I used frozen cranberries to make a simple sauce. Nobody eats the cranberry sauce anyway, from my experience. (Revamped into pesto, however, the story changed! More in later post.)

Mish was a wise woman to recommend frozen Rhodes rolls. They tasted homemade and saved us a load of counter space and sanity.

Buttery, mashed sweet potatoes might be my fave. I was introduced to them at a Williams Thanksgiving dinner and haven't been able to stop making and devouring this dish regularly ever since.

Kjerstin made super creamy, chunky, flavorful mashed potatoes which were almost as essential to the festivity as the bird who gave its all.

Martha's sourdough cornbread stuffing recipe (followed loosely) was a winner in my book. Then again, what wouldn't taste good drenched in liquefied turkey lard?

Acorn squash made a pretty side dish, but couldn't compete with potatoes and gravy, so I'll skip it next time.

Kjerstin's first attempt at turkey gravy turned out perfect!

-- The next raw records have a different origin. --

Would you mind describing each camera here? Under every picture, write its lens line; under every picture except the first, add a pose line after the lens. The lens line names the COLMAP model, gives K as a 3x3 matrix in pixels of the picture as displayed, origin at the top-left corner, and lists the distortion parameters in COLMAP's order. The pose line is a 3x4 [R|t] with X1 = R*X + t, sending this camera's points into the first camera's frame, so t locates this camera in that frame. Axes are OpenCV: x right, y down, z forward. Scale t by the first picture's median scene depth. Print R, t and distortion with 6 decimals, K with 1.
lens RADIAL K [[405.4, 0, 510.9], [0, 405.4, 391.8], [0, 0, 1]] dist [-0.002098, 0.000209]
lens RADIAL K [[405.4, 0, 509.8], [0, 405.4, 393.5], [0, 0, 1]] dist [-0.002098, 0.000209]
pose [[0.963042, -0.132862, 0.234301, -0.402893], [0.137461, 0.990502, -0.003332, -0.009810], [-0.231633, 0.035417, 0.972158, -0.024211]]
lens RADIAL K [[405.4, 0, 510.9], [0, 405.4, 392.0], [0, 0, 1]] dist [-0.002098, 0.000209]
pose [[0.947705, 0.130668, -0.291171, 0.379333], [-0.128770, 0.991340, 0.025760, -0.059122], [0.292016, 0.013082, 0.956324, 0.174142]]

This was another intimidating task, but she conquered!

This was more of an after-thought (otherwise it would've been doused in cream and salt), but corn makes Mish happy, and we aim to please.

Every Thanksgiving dinner of my memory has been delectable and supremely satisfying, and yet, preparing a feast for hours upon hours with my own bare hands truly does make food taste better. Kjerst and I were ridiculously proud of ourselves for pulling off the turkey, stuffing, and gravy, and every single dish was perfect. Really, nothing went wrong or yucky in the least. We loved it all!

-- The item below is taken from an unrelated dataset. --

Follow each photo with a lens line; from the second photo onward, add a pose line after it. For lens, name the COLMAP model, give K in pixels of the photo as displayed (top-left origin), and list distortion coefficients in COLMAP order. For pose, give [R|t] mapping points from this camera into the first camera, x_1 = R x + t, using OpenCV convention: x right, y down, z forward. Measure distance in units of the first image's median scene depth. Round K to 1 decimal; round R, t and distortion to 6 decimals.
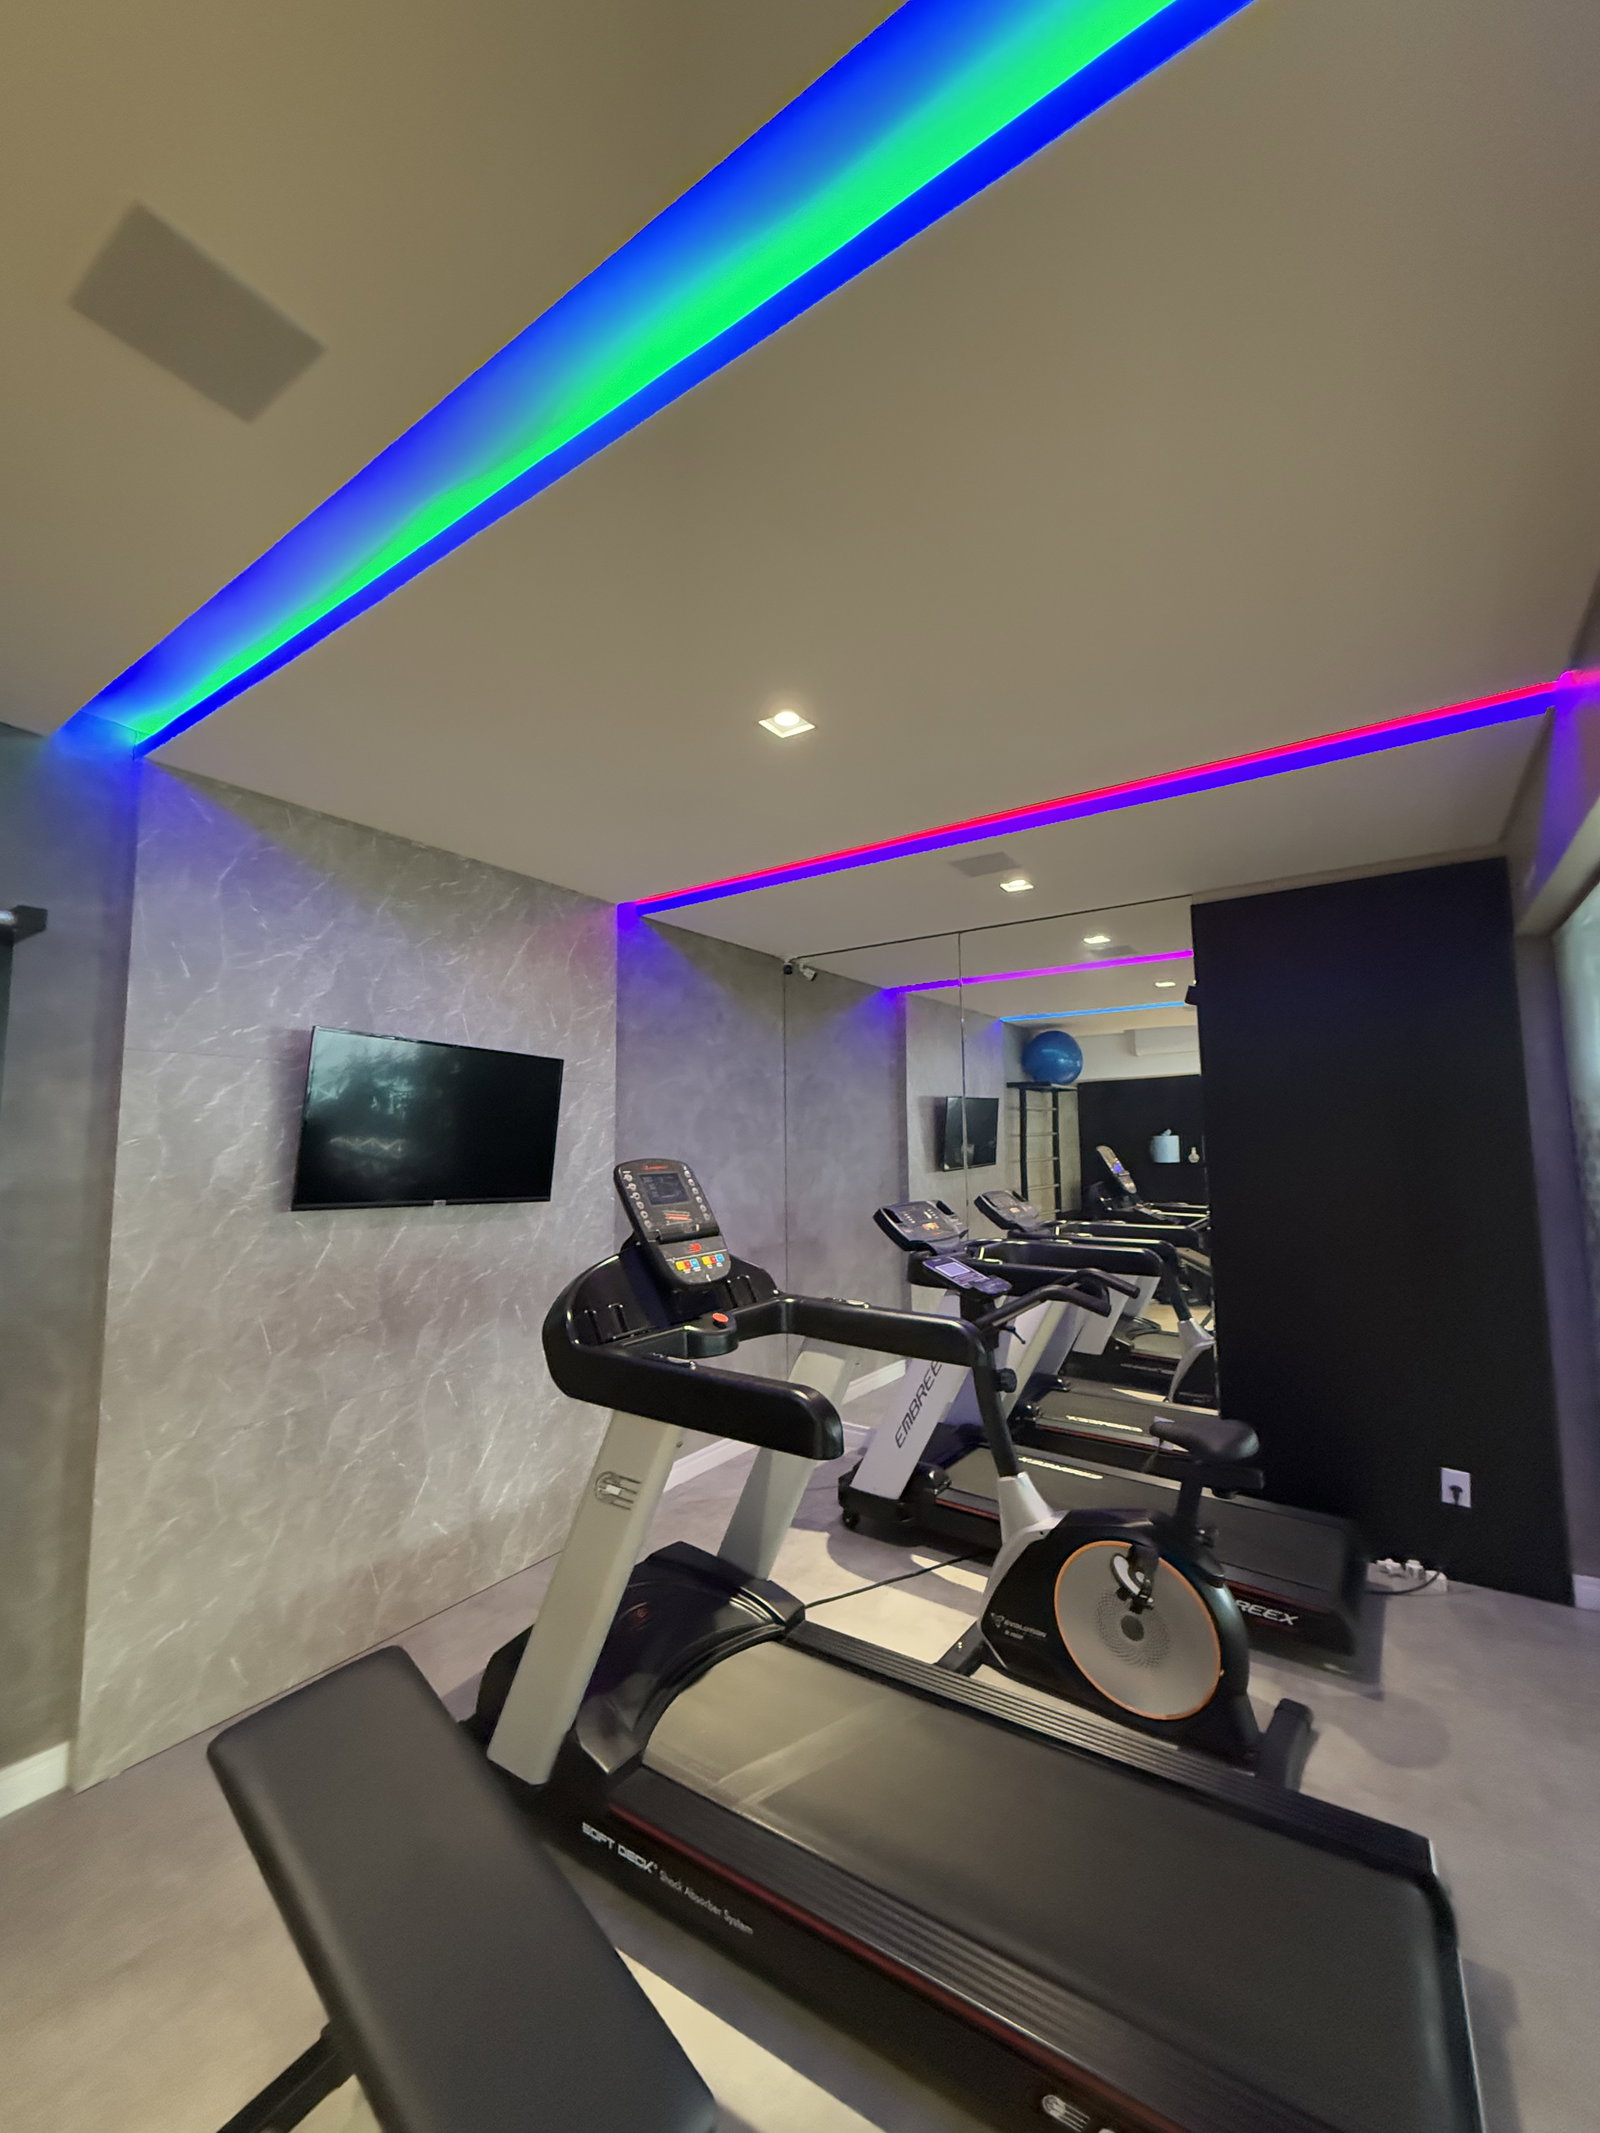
lens RADIAL K [[853.8, 0, 791.5], [0, 853.8, 1069.1], [0, 0, 1]] dist [0.001189, -0.000055]
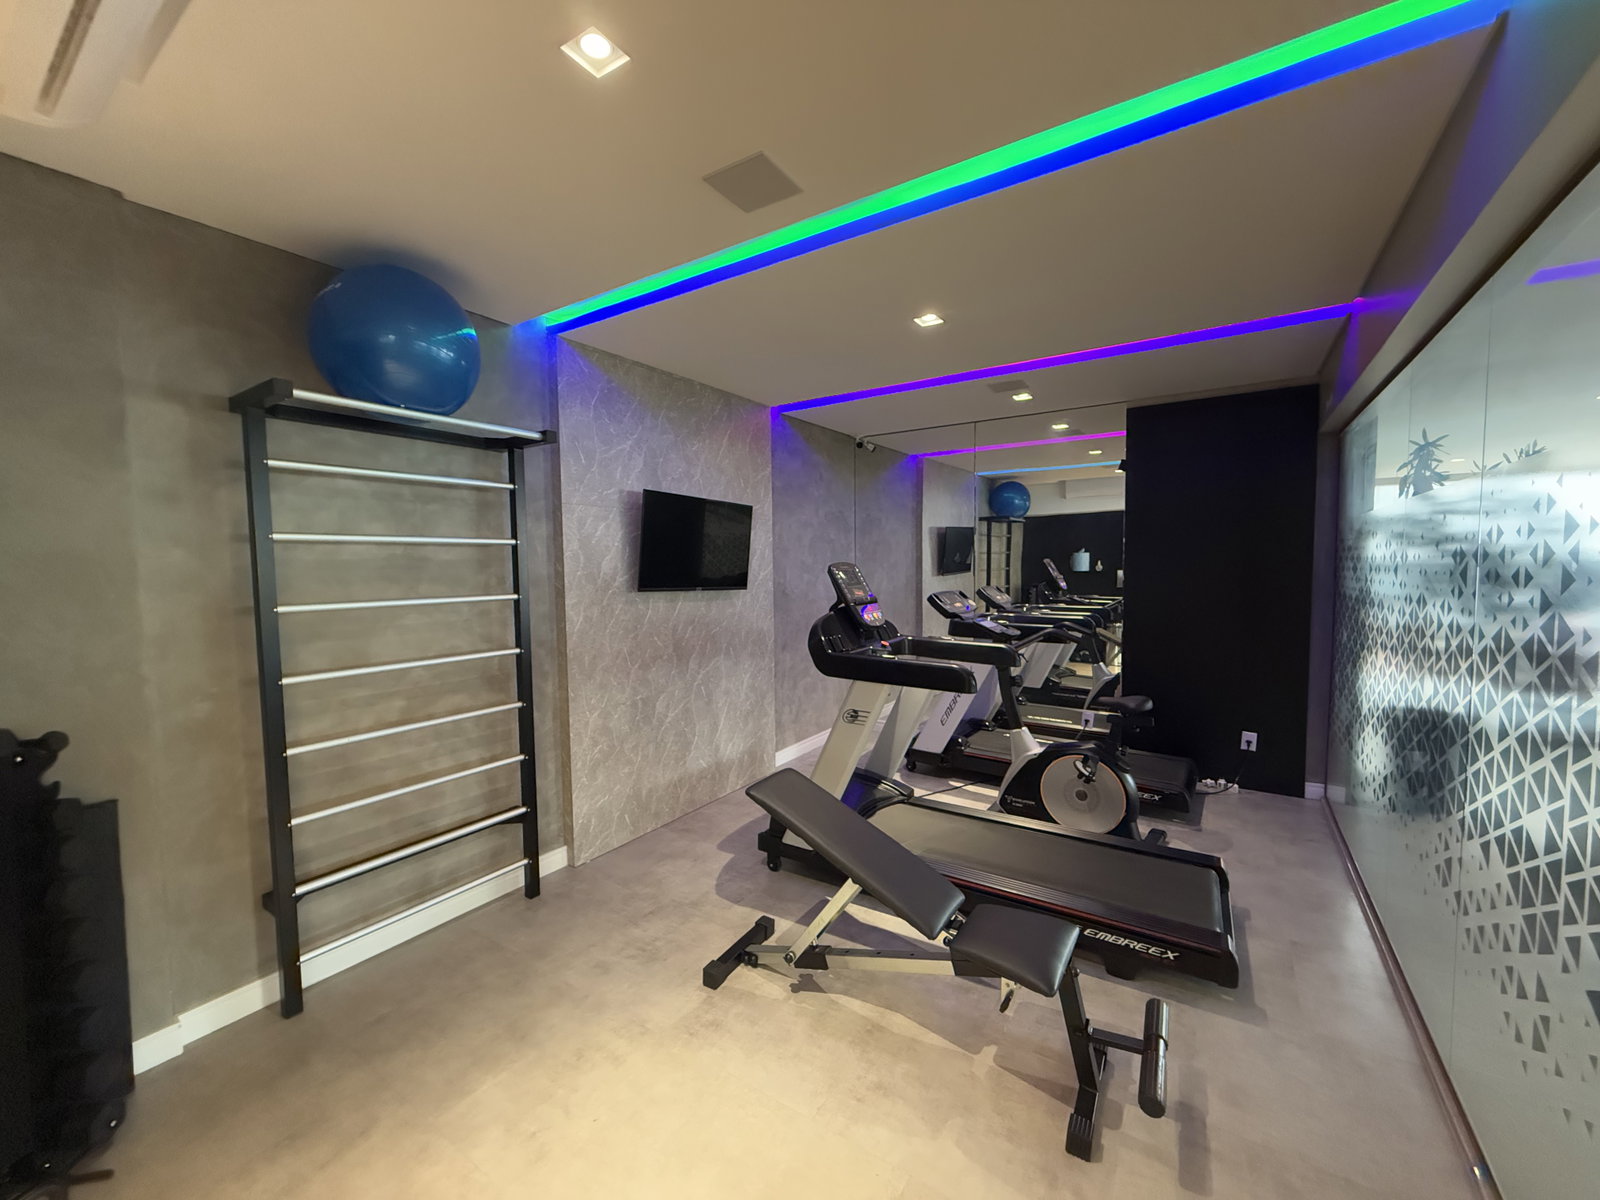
lens RADIAL K [[640.4, 0, 792.9], [0, 640.4, 608.0], [0, 0, 1]] dist [0.001189, -0.000055]
pose [[0.999892, -0.004027, 0.014127, -0.220972], [0.001732, 0.987303, 0.158842, -0.014088], [-0.014587, -0.158800, 0.987203, -0.299722]]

But some people were especially fond of the turkey.

And even the turkey legs, in a manner that would surely make my Chinese, bone-cleaning mother proud.

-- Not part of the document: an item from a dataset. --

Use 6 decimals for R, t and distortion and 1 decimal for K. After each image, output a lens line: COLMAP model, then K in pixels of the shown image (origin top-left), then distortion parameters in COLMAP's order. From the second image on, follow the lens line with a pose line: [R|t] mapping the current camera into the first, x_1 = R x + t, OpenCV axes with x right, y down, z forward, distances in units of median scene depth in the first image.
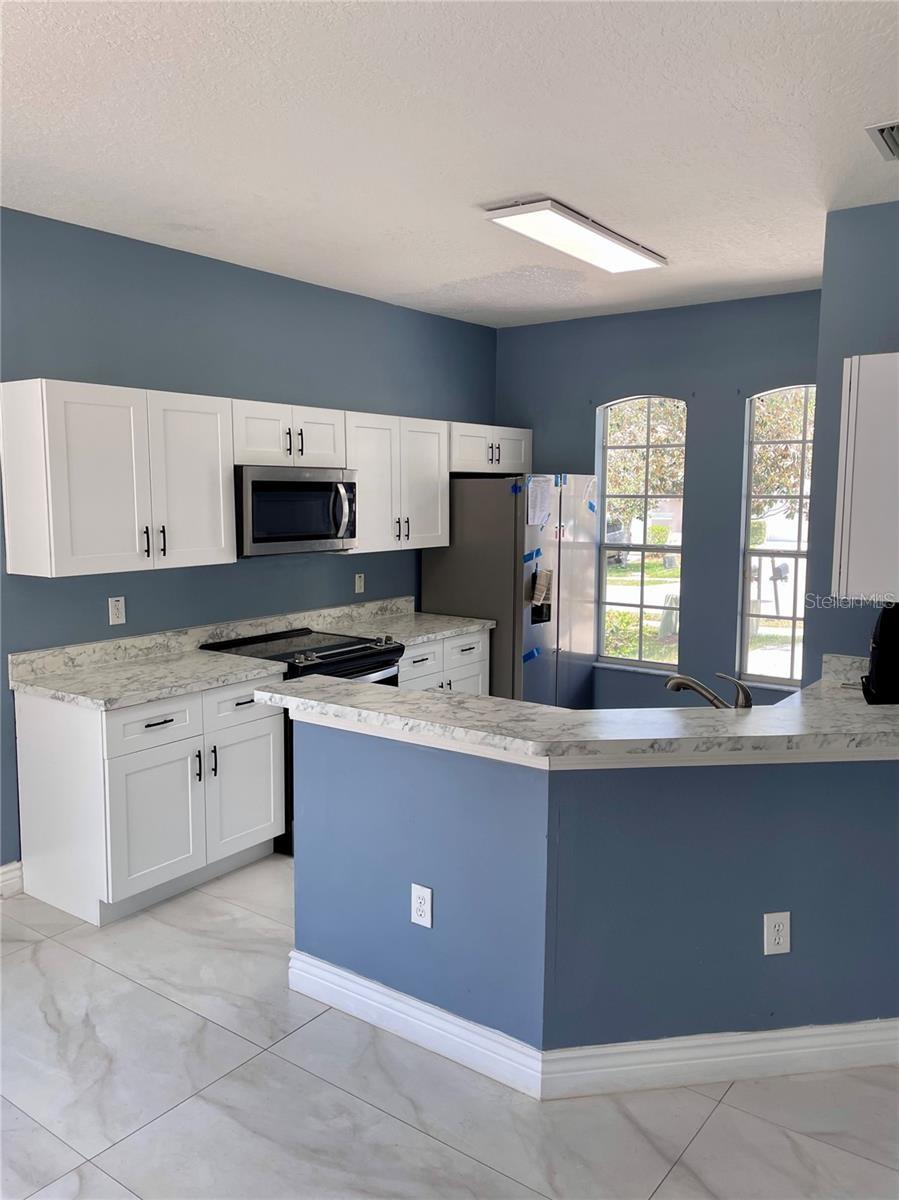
lens RADIAL K [[914.3, 0, 449.4], [0, 914.3, 605.1], [0, 0, 1]] dist [0.066753, -0.060812]
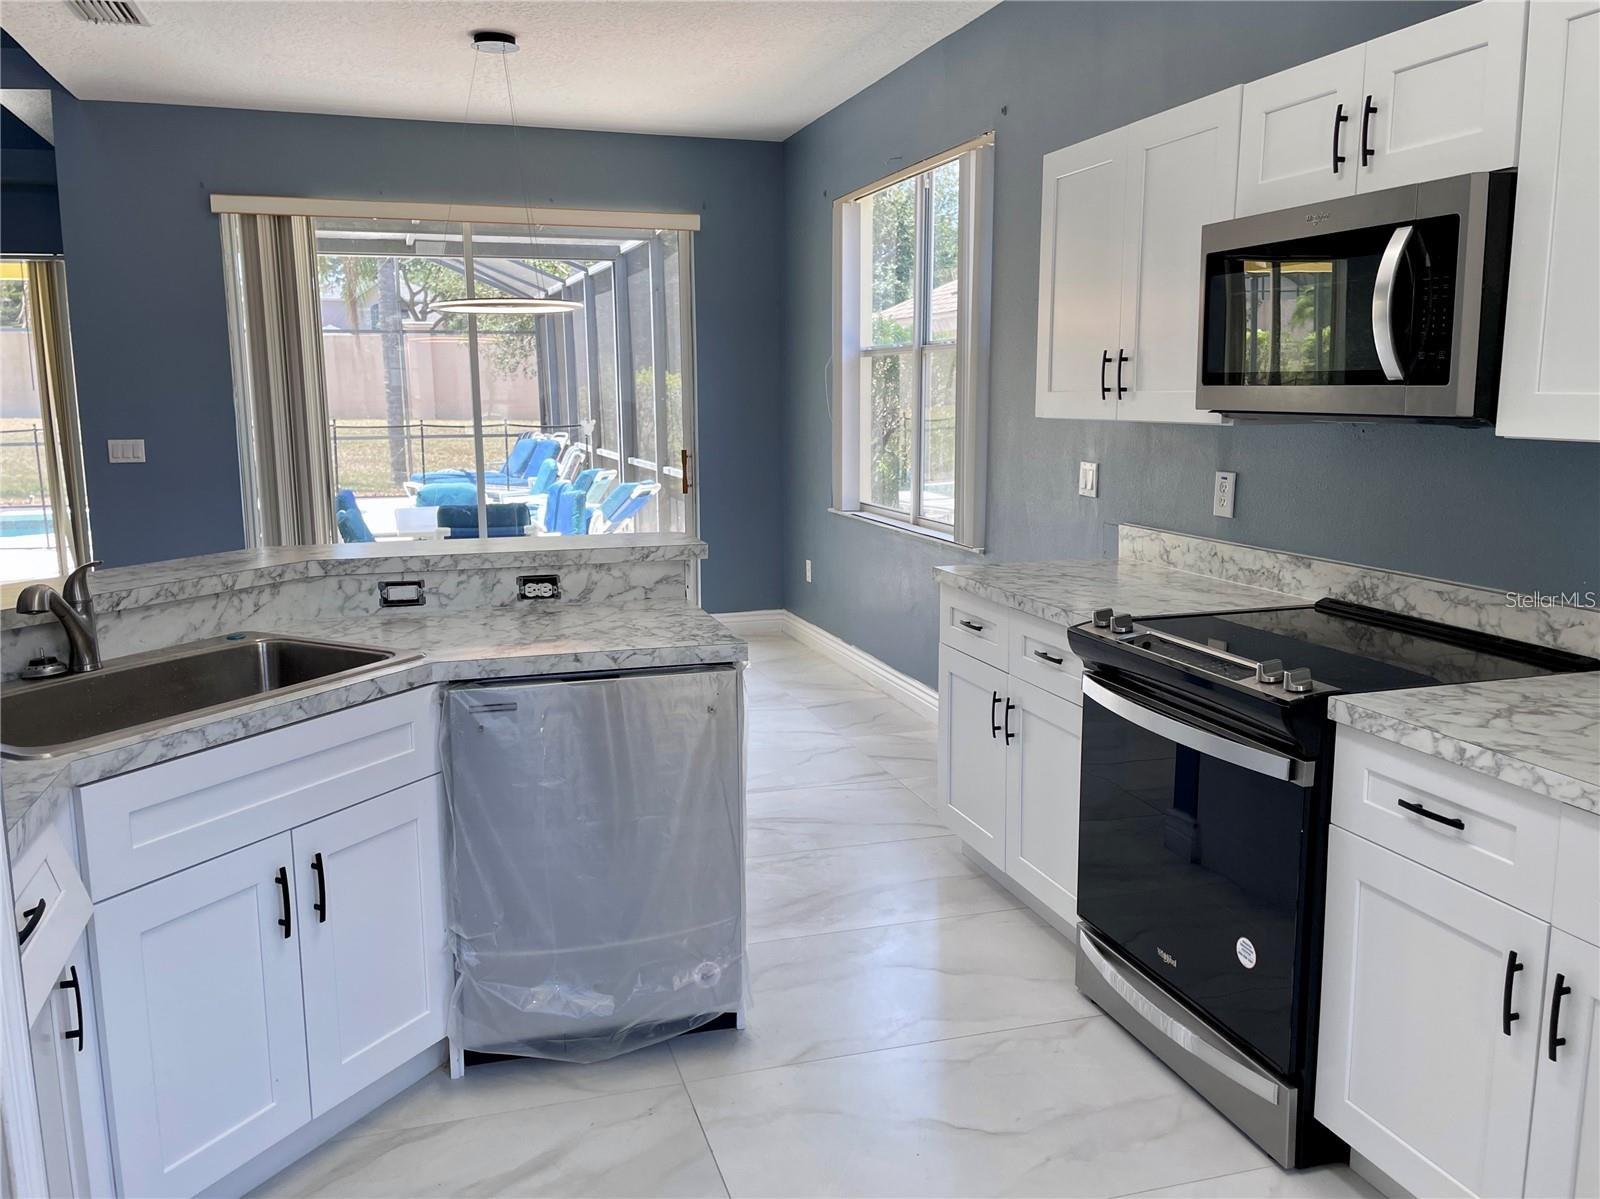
lens RADIAL K [[1219.0, 0, 794.1], [0, 1219.0, 586.5], [0, 0, 1]] dist [0.066753, -0.060812]
pose [[-0.579734, 0.138228, -0.802995, 0.440466], [-0.092341, 0.968010, 0.233301, -0.093405], [0.809556, 0.209402, -0.548425, 1.167699]]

And some people were just plain scary about the turkey.

And then it was over. But not really, because I still had to make the leftovers appetizing for the next week or so. Also not really because Thanksgiving is about more than just the grub, right?! Just to prove it, we spent the entire next day shopping!!!! Weeeeeee that is always a thrill. And then living it up at a Christmas light display and setting up the Christmas tree and stuff. Oh right, but Thanksgiving. Ahem.

I have actually been working on increasing my level and breadth of gratitude lately. I believe it just may be the key to experiencing relentless happiness. I have tried to replace feelings of dissatisfaction with reminders of my happy and abundant situation because I do live a charmed life, after all.

This year, I am grateful to be exactly who I am. I was born with every advantage one could reasonably desire, I was raised in a perfectly loving family, and now I have the privilege of trying to raise my own. Of course my life is far from perfect, but I've discovered that that's mostly the result of my own imperfections, not my circumstances or faults of those around me.

I am especially grateful to know that I am needed, not just by my immediate family members, but by God. I know He's put me here in this place of privilege not just to experience richness of life, but also to perform a particular mission that's important to Him. I am so honored and ecstatic to continue in this work. Even if, for now, that means diffusing endless skirmishes and washing peed-on bedsheets for nights on end...

Smiles and frowns between them, I am happy and I am grateful. It is good to be me.